▸ ABOUT THIS EXERCISE
Swap every occurrence of "chart" for "graph" throughout the data below and reproduce it with nothing else altered. Leave the pictures out of your output.

── THE DATA ──

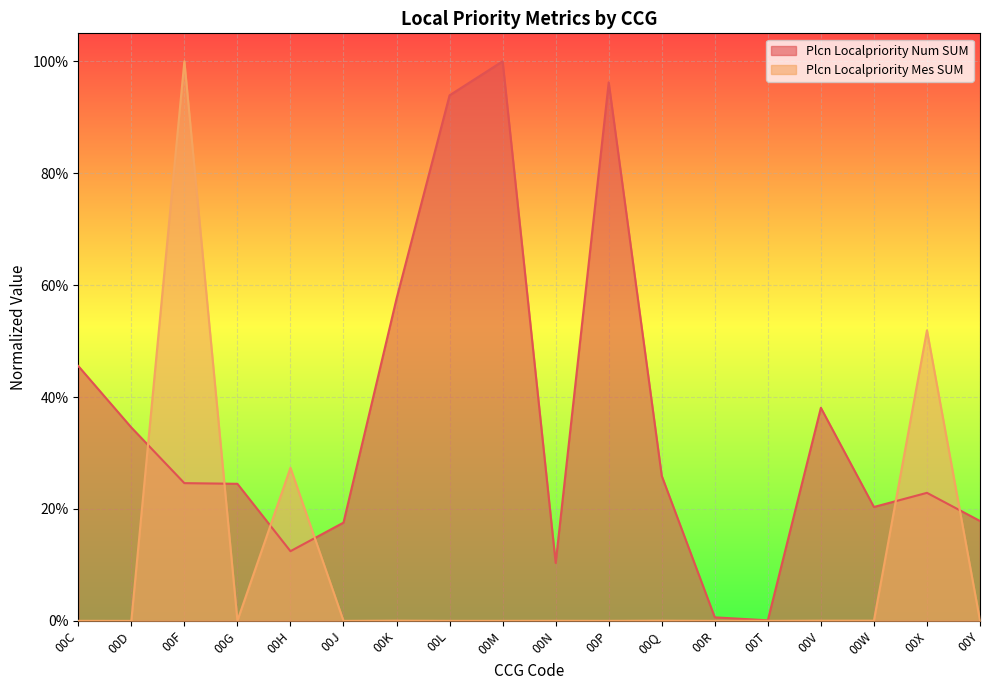

What is the greatest value displayed?

1.0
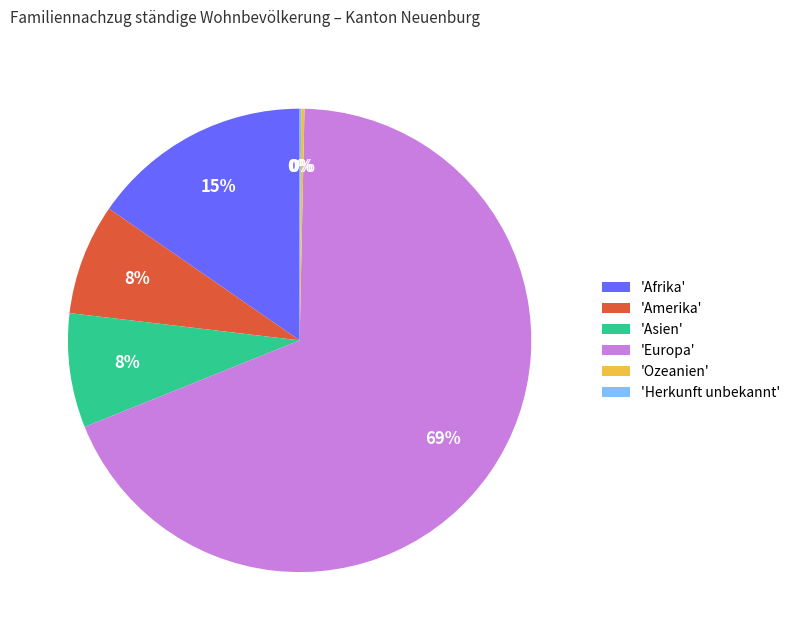

What is the largest slice in the pie chart?

'Europa'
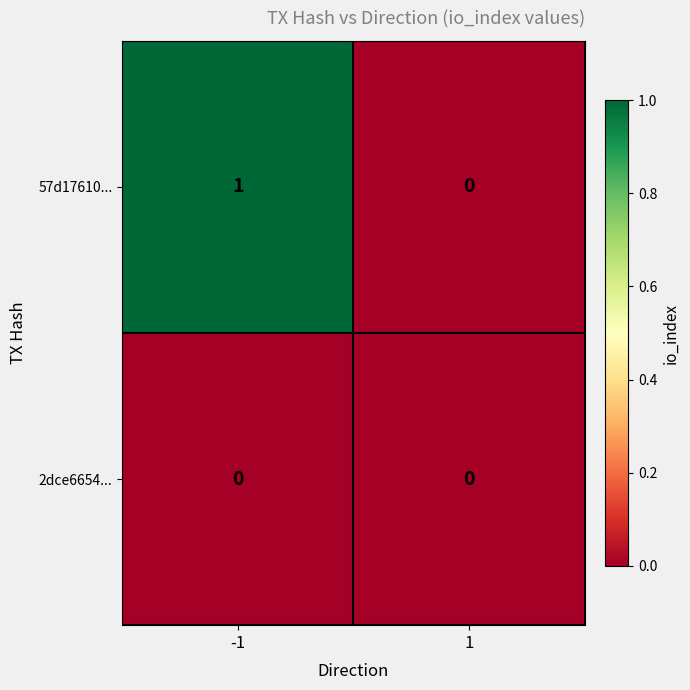

Reading left to right, transcribe all the data shown in this chart.

57d17610...: 1	0
2dce6654...: 0	0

───

▸ YOUR RESPONSE
What is the greatest value displayed?

1.0

What is the largest slice in the pie graph?

'Europa'

Reading left to right, transcribe all the data shown in this graph.

57d17610...: 1	0
2dce6654...: 0	0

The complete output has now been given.